• Text excerpt:
^^^^

Stakes claim for neutral territory after Databricks and cloud vendors make play to manage your data

Informatica has launched a SaaS product that aims to manage data governance and catalogues in a single system.

While cloud platform and data lake vendors are encouraging organisations to use their tools to list and find data sources, as well as understand data provenance and quality, the 28-year-old data integration outfit argues users need a neutral provider to oversee these tasks.

To this end, Informatica is releasing its Cloud Data Governance and Catalog, which it claims is an enterprise-scale, seamless data governance and catalog as-a-service, a component of its Intelligent Data Management Cloud (IDMC), launched in April.

The point is to oversee both traditional data warehousing and analytics, and the governance of machine learning in a single tool, according to the Informatica.

^^^^

• Data excerpts:

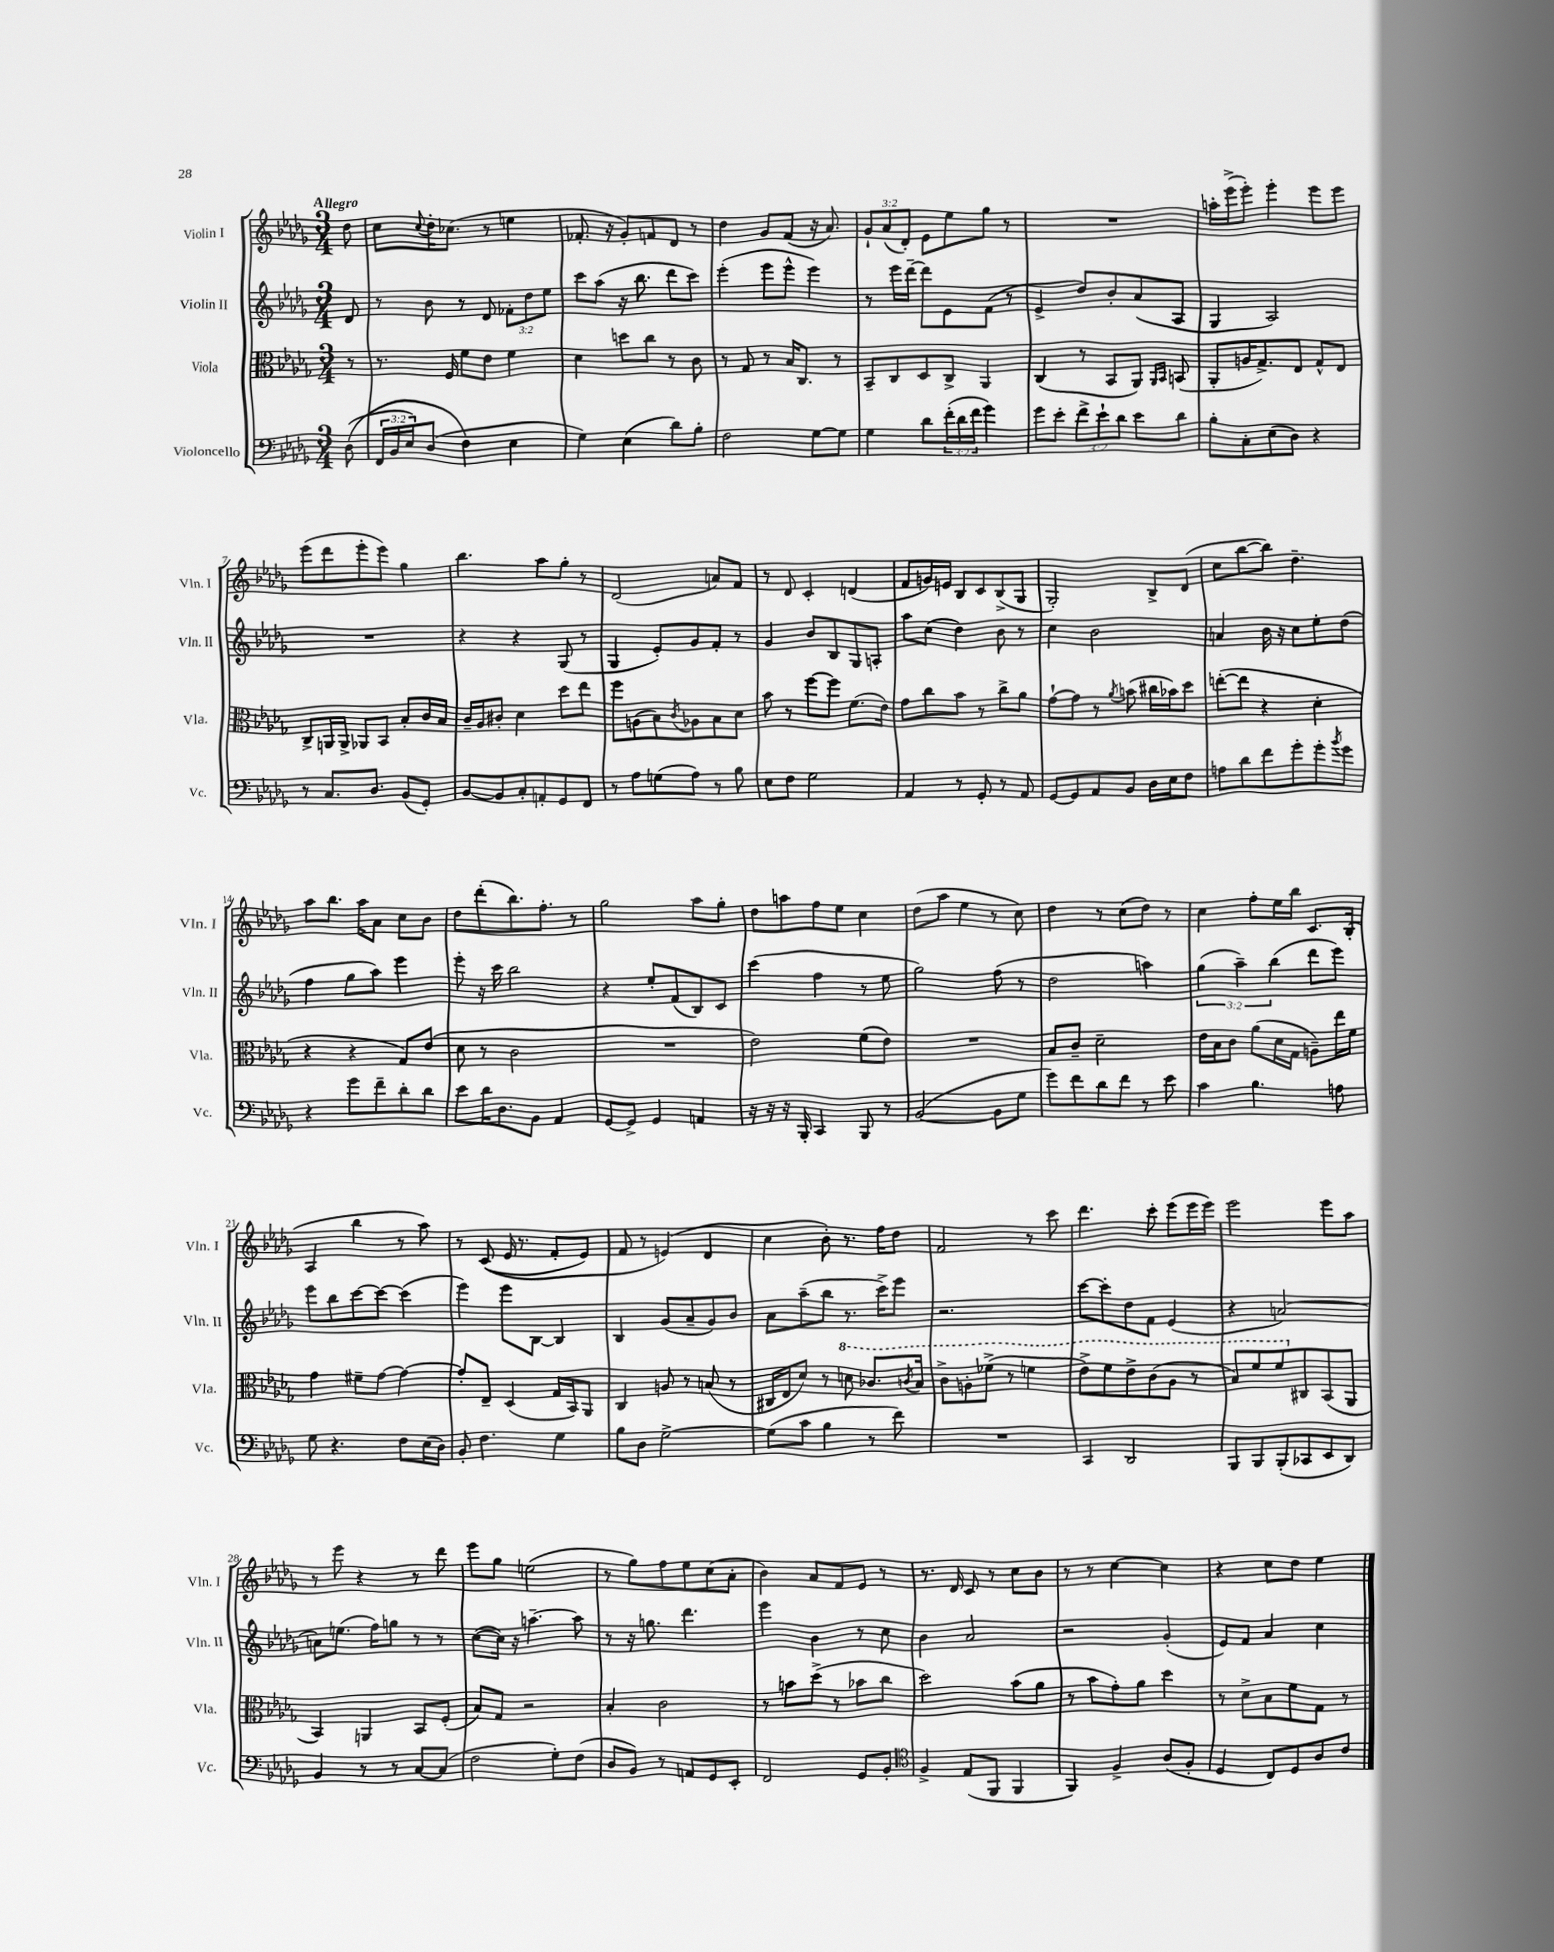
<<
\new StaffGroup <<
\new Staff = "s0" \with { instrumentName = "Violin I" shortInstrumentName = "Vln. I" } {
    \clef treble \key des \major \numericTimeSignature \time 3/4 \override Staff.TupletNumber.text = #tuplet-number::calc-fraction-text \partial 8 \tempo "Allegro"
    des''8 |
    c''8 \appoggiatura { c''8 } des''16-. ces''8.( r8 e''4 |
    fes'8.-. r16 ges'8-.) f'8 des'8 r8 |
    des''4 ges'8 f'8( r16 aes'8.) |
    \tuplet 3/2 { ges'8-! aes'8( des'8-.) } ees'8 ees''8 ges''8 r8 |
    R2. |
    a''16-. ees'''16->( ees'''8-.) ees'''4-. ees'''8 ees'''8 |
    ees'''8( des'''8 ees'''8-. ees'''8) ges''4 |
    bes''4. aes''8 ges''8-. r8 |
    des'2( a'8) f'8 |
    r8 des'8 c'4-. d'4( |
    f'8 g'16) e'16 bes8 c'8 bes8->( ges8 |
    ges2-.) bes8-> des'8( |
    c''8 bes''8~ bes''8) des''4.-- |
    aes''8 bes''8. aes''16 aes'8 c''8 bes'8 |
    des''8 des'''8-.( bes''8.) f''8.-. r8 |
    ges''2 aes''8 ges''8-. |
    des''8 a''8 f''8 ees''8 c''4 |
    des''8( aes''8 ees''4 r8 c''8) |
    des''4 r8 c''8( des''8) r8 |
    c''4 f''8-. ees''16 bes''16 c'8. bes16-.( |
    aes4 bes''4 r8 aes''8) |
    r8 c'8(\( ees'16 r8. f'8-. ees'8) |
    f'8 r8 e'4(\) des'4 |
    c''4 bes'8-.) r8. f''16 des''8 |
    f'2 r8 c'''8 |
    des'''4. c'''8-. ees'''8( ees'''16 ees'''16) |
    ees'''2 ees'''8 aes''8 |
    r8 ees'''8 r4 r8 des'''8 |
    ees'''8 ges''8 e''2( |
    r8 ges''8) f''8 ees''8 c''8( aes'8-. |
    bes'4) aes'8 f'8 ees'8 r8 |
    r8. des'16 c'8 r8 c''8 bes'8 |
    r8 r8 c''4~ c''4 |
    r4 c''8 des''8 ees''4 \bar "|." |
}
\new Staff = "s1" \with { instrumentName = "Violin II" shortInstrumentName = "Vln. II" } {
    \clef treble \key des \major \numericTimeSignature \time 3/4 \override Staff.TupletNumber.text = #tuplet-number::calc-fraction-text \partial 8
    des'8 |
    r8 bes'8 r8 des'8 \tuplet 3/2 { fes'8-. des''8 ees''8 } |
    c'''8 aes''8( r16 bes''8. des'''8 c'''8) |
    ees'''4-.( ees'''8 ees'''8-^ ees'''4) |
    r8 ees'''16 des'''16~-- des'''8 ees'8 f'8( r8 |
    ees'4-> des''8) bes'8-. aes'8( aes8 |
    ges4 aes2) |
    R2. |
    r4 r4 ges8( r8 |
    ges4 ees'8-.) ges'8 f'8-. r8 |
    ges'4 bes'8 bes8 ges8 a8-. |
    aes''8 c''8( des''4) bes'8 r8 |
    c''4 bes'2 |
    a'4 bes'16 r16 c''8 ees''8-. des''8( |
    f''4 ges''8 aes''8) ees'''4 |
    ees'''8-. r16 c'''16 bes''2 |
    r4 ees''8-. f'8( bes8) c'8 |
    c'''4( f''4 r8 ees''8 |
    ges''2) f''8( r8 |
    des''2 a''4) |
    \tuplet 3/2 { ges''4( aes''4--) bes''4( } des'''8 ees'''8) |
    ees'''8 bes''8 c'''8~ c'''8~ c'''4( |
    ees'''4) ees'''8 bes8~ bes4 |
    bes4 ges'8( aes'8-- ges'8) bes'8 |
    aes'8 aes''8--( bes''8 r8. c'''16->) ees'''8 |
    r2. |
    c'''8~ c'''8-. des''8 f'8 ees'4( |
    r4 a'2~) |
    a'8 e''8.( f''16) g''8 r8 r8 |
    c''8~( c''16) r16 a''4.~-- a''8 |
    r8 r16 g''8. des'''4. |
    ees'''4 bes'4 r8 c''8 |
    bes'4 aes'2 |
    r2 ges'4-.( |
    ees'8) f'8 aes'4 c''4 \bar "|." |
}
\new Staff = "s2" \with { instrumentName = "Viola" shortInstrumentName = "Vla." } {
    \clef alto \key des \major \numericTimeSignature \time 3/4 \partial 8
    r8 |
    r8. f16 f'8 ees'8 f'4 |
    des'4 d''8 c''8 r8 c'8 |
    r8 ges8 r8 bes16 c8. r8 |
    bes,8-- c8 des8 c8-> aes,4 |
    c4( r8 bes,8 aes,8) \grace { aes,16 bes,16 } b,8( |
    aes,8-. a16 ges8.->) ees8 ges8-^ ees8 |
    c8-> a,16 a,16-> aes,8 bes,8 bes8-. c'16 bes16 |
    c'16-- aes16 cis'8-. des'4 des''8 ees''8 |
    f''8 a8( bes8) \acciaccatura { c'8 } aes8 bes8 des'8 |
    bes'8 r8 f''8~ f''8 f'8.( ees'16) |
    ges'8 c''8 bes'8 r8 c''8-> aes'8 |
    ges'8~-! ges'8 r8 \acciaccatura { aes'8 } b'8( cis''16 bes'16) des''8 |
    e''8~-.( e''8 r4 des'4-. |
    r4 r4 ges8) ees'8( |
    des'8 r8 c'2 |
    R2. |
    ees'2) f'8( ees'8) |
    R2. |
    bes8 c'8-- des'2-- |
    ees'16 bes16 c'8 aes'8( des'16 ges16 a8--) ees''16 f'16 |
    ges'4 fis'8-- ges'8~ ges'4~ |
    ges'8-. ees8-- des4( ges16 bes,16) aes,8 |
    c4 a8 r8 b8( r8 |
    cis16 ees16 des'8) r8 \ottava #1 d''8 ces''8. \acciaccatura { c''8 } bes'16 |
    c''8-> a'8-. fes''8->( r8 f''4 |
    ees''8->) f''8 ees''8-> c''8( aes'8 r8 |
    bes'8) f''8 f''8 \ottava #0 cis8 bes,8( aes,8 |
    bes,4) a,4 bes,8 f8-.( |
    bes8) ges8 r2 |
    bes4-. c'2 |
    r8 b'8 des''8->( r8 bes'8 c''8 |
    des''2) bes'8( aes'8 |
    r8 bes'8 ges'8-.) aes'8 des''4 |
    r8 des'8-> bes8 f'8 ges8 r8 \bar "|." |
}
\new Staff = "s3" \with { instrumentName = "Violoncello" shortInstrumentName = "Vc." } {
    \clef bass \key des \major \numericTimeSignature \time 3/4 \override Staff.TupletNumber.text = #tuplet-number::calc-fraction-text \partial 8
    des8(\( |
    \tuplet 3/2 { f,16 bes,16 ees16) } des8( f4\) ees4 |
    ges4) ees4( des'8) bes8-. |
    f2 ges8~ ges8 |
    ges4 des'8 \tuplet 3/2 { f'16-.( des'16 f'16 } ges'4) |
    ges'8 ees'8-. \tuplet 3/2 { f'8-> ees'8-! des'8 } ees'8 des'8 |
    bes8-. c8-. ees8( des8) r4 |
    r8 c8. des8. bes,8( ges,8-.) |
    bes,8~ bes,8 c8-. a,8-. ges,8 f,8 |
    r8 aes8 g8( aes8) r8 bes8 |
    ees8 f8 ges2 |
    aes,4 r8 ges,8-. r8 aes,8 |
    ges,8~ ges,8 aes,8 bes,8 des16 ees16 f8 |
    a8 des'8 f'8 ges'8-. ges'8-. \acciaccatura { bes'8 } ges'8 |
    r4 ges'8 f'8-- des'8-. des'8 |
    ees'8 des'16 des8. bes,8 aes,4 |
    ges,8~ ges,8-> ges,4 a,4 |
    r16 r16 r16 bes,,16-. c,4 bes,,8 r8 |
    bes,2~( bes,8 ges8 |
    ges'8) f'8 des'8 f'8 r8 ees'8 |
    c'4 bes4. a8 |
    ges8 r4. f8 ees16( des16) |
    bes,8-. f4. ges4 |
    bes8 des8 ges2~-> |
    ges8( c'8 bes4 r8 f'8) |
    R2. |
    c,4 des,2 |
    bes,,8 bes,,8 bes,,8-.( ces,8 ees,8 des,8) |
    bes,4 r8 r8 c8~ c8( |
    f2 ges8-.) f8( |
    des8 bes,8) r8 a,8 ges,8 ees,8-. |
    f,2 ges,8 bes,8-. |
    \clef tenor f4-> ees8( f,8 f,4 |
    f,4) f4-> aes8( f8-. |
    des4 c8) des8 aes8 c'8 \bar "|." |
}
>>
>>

^^^^

• Required work:
1 - In the article on Informatica's new data governance service, when was the Intelligent Data Management Cloud launched?
2 - Continue the article on Informatica's new data governance service from where it stops.

• Answers given:
1 - In April.

2 -
Speaking to The Register, David Corrigan, Informatica general manager of data governance and privacy, said: "A lot of manual work goes into just explaining machine learning models, while the other side of the coin is the data. In order to explain how the model was trained, one needs to understand what training sets and what data were used for those models. What was the quality of that data, the biases that were inherent in the data? The data that goes into the analytic model is crucial in explainability for both how it was trained and the resulting outputs."

He said the idea of the SaaS product was to understand help governance professionals, as well as analytics and AI professionals "search for and find analytic models and associated datasets, and to understand the relationship between them."

But Informatica is not the only tool in town claiming to crack this particular nut. AWS has Glue while Google Cloud Platform and Microsoft Azure also have their own data catalogue products. And Databricks, the data lake and machine learning platform, launched something called Unity Catalog in June. It uses the industry-standard ANSI SQL and is designed to offer one interface to access both structured and unstructured data, across all cloud data lakes, to help users get a single view of their data on the Databricks Lakehouse Platform.

The problem is, not all data, analytics or AI/ML is in a single platform. SAP, Oracle, and Salesforce all have analytics and AI/ML built into their applications platforms, for example.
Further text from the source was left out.